::: The input
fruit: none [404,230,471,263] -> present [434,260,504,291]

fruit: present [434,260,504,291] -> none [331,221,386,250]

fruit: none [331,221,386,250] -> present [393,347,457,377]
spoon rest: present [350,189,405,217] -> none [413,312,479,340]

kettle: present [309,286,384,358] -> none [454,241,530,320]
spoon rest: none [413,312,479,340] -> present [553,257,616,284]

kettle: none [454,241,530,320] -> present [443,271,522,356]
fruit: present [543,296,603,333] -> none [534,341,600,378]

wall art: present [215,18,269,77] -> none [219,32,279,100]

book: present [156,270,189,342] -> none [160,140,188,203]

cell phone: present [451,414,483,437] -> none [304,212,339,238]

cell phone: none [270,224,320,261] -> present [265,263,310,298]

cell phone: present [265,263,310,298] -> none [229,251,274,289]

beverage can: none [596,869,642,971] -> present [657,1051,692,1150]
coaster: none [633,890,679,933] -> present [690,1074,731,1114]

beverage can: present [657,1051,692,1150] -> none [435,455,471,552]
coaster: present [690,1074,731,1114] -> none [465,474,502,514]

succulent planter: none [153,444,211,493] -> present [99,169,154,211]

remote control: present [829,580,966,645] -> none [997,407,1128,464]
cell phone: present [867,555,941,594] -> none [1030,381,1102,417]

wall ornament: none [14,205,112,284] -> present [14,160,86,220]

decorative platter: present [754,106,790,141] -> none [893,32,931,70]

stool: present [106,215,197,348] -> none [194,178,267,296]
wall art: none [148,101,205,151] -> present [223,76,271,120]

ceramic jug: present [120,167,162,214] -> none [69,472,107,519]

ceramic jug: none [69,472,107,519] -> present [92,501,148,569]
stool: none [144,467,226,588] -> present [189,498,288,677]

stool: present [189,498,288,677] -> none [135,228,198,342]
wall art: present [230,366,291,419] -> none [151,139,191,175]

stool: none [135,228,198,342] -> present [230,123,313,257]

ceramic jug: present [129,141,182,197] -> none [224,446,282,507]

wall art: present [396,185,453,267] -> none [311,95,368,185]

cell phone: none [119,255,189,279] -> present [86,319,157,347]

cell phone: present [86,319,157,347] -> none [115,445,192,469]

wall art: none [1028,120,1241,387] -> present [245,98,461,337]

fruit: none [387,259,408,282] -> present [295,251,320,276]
::::::
### [What to produce]
Return nothing but the lines from the top of the records above through the line that has "wall art: present [230,366,291,419]". Keep each one exact.

### [Reply]
fruit: none [404,230,471,263] -> present [434,260,504,291]

fruit: present [434,260,504,291] -> none [331,221,386,250]

fruit: none [331,221,386,250] -> present [393,347,457,377]
spoon rest: present [350,189,405,217] -> none [413,312,479,340]

kettle: present [309,286,384,358] -> none [454,241,530,320]
spoon rest: none [413,312,479,340] -> present [553,257,616,284]

kettle: none [454,241,530,320] -> present [443,271,522,356]
fruit: present [543,296,603,333] -> none [534,341,600,378]

wall art: present [215,18,269,77] -> none [219,32,279,100]

book: present [156,270,189,342] -> none [160,140,188,203]

cell phone: present [451,414,483,437] -> none [304,212,339,238]

cell phone: none [270,224,320,261] -> present [265,263,310,298]

cell phone: present [265,263,310,298] -> none [229,251,274,289]

beverage can: none [596,869,642,971] -> present [657,1051,692,1150]
coaster: none [633,890,679,933] -> present [690,1074,731,1114]

beverage can: present [657,1051,692,1150] -> none [435,455,471,552]
coaster: present [690,1074,731,1114] -> none [465,474,502,514]

succulent planter: none [153,444,211,493] -> present [99,169,154,211]

remote control: present [829,580,966,645] -> none [997,407,1128,464]
cell phone: present [867,555,941,594] -> none [1030,381,1102,417]

wall ornament: none [14,205,112,284] -> present [14,160,86,220]

decorative platter: present [754,106,790,141] -> none [893,32,931,70]

stool: present [106,215,197,348] -> none [194,178,267,296]
wall art: none [148,101,205,151] -> present [223,76,271,120]

ceramic jug: present [120,167,162,214] -> none [69,472,107,519]

ceramic jug: none [69,472,107,519] -> present [92,501,148,569]
stool: none [144,467,226,588] -> present [189,498,288,677]

stool: present [189,498,288,677] -> none [135,228,198,342]
wall art: present [230,366,291,419] -> none [151,139,191,175]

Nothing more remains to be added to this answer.